Ces griefs, presque tous plus ou moins ridicules, étaient mêlés d'accusations plus importantes: la plus forte était d'avoir vendu Pondichéry aux Anglais; et l'on en donnait pour preuve que, pendant le blocus, il avait fait tirer des fusées sans qu'on en sût la raison, et qu'il avait fait la ronde, la nuit, tambour battant.

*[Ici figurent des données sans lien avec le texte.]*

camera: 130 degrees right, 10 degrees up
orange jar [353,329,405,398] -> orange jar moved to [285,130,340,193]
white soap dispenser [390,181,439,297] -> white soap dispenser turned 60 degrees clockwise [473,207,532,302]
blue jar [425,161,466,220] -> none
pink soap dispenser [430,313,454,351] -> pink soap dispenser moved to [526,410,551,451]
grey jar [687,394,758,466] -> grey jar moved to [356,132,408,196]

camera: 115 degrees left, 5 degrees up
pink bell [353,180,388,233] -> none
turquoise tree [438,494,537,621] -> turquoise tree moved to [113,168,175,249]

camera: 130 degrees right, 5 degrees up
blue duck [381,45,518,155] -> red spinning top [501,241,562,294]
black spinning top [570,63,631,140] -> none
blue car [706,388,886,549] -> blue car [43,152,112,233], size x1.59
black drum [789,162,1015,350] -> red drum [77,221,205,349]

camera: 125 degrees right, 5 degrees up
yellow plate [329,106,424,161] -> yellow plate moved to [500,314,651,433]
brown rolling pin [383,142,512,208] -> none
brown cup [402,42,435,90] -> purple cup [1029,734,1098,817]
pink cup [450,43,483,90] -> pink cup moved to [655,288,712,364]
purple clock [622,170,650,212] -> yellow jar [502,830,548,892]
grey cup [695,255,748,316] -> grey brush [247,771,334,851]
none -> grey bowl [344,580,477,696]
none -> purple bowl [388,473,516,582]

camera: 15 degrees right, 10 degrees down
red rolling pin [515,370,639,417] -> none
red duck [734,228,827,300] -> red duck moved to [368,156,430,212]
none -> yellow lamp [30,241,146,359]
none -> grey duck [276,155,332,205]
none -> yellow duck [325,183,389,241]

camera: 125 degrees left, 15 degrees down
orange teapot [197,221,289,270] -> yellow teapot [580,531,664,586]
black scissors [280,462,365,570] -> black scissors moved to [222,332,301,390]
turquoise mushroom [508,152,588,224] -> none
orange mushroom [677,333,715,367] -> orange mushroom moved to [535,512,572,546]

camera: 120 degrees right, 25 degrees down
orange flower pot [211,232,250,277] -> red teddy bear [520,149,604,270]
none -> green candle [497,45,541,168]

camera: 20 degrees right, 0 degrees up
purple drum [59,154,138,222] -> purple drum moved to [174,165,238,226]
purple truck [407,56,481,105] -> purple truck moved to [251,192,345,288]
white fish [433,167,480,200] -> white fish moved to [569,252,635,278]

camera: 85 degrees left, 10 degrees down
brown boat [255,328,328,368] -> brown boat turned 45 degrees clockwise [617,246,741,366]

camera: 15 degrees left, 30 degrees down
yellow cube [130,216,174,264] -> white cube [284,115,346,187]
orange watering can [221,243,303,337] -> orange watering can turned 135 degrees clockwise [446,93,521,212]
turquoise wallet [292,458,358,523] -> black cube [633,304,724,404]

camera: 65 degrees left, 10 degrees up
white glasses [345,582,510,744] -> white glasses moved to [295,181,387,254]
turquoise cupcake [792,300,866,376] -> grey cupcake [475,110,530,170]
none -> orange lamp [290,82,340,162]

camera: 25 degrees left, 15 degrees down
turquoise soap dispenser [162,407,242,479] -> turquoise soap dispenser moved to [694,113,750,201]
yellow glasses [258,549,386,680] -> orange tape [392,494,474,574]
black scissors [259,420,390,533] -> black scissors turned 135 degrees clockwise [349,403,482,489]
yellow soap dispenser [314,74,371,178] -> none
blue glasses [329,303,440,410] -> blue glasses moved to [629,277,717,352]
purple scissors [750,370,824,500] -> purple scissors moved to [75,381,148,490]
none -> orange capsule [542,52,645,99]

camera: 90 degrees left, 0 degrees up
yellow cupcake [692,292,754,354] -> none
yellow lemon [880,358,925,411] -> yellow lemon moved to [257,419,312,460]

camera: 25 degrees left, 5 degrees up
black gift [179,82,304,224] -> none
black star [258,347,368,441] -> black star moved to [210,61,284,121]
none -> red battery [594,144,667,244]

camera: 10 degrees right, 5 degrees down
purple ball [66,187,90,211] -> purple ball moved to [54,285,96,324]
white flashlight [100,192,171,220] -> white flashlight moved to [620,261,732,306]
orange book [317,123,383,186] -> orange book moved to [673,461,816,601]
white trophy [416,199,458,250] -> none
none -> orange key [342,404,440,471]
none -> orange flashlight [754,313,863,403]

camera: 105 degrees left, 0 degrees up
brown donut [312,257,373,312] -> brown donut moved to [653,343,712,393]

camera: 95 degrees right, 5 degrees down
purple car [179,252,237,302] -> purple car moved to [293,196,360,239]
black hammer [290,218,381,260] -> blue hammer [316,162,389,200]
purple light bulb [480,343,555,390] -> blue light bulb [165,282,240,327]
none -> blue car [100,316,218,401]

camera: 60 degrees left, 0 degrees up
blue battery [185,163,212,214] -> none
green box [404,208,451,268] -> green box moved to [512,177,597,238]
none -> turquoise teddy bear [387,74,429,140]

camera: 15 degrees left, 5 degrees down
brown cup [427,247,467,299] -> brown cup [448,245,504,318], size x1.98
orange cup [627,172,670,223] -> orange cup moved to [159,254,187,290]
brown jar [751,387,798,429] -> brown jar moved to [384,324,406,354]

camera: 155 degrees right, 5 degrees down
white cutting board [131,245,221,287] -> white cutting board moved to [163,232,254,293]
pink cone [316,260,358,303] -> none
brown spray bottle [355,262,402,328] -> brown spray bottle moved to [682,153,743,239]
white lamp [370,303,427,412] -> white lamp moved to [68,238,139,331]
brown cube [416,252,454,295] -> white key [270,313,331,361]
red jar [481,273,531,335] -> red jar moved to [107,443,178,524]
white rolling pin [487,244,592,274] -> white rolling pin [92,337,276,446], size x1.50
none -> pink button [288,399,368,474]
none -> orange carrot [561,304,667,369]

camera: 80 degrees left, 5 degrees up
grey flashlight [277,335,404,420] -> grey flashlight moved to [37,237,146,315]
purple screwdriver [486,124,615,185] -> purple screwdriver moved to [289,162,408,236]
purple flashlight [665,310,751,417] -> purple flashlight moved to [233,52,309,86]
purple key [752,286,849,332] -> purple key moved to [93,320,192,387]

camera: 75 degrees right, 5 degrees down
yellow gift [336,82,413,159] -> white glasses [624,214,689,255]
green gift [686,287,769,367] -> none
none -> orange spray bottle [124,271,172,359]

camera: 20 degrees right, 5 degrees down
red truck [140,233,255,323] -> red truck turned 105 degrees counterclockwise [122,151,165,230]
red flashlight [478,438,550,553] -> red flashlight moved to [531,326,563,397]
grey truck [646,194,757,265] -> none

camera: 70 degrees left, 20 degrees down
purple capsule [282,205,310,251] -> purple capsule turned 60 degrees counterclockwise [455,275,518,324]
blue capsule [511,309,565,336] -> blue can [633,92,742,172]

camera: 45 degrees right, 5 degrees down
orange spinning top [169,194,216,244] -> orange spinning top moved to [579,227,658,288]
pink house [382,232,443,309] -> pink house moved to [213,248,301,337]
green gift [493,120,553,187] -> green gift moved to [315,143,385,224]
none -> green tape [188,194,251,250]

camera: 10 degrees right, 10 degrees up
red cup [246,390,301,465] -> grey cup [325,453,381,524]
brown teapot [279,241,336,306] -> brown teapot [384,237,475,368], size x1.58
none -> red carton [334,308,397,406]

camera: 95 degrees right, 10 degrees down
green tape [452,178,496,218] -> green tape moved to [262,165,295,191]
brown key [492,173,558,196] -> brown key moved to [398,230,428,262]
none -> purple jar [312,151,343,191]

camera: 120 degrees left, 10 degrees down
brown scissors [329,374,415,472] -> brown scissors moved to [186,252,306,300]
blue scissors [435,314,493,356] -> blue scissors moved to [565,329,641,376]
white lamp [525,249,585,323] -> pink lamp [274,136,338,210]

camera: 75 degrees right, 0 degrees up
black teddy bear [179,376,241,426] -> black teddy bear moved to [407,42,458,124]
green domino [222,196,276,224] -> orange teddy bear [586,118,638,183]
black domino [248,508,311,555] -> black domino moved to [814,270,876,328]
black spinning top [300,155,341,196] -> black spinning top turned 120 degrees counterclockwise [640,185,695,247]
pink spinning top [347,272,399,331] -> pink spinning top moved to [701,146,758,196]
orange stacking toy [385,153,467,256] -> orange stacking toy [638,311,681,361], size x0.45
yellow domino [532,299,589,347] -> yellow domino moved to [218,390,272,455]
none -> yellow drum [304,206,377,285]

Il y eut cent soixante chefs d'accusation contre lui; par ceux que nous venons d'énumérer, on peut juger des autres. Pourtant, malgré cette forme grotesque, ce procès devenait de plus en plus sérieux.

L'avocat-général Séguier, ayant lu toutes les pièces du procès avec une grande attention, fut pleinement convaincu que l'accusé devait être absous. Il était si persuadé de l'innocence du comte, qu'il s'en expliquait hautement devant tous les juges et dans tout Paris; néanmoins le parlement condamna l'accusé à la peine capitale, le 6 mai 1766. Le malheureux Lally avait soixante-huit ans et cinquante années de service.

«On a cru, dit Voltaire, à qui nous avons emprunté presque tout cet article, on a cru que le parlement, aigri par ses fréquentes querelles avec des officiers généraux chargés de lui annoncer les ordres du roi; exilé plus d'une fois pour sa résistance, et résistant toujours; devenu enfin, sans presque le savoir, l'ennemi naturel de tout militaire élevé en dignité, pouvait goûter une secrète satisfaction en déployant son autorité sur un homme qui avait exercé un pouvoir souverain. Il humiliait en lui tous les commandans. On ne s'avoue pas ce sentiment caché au fond du cœur; mais ceux qui le soupçonnent peuvent ne pas se tromper.»

Quand Lally entendit son arrêt, l'excès de son indignation fut égal à celui de son étonnement. Il s'emporta contre ses juges, comme il s'était emporté contre ses accusateurs, et tenant à la main un compas qui lui avait servi à tracer des cartes géographiques dans sa prison, il s'en frappa vers le cœur; le coup ne pénétra pas assez pour lui ôter la vie. Cette tentative de suicide fit accélérer l'exécution de quelques heures, parce qu'on craignit que le général ne mourût auparavant; on le traîna à la Grève dans un tombereau de boue. On lui avait mis dans la bouche un large bâillon, qui, débordant sur ses lèvres et défigurant son visage, offrait un spectacle affreux. On le bâillonnait ainsi de peur que sa voix ne s'élevât contre ses juges, étant sur l'échafaud. «Une curiosité cruelle, dit Voltaire, attire toujours une foule de gens de tout état à un tel spectacle. Plusieurs de ses ennemis vinrent en jouir, et poussèrent l'atrocité jusqu'à l'insulter par des battemens de mains.»

L'arrêt portait que Thomas-Arthur Lally était condamné à être décapité comme dûment atteint et convaincu d'avoir trahi les intérêts du roi, de l'état, de la Compagnie des Indes, d'abus d'autorité, vexations et exactions.

Cet arrêt confisquait ses biens, en prélevant une somme de cent mille écus pour les pauvres de Pondichéry. Mais, après bien des recherches, on trouva qu'il n'avait laissé qu'une fortune médiocre. Il ne se trouva même pas de quoi payer cette somme, dettes préalables acquittées. Cependant le conseil de Pondichéry avait, dans ses requêtes, fait monter ses trésors à dix-sept millions.

Trois jours après la mort de Lally, un homme très respectable ayant demandé à un des principaux juges sur quel délit avait porté l'arrêt: «Il n'y a point de délit particulier, répondit le juge en propres mots, c'est sur l'ensemble de sa conduite qu'on a assis le jugement.»

«Lally, disait Voltaire, est un homme sur lequel tout le monde avait le droit de mettre la main, excepté le bourreau.»

Les hommes sages et compâtissans de toutes les opinions regardèrent ce jugement du général Lally comme un des meurtres commis avec le glaive de la justice. Quoi de plus atroce que le fait du bâillon! on a peine à concevoir un aussi abominable raffinement de barbarie. Il est à remarquer que personne n'osa s'en avouer l'auteur. Du reste, cette cruelle infraction aux lois existantes méritait une punition exemplaire, et demeura impunie.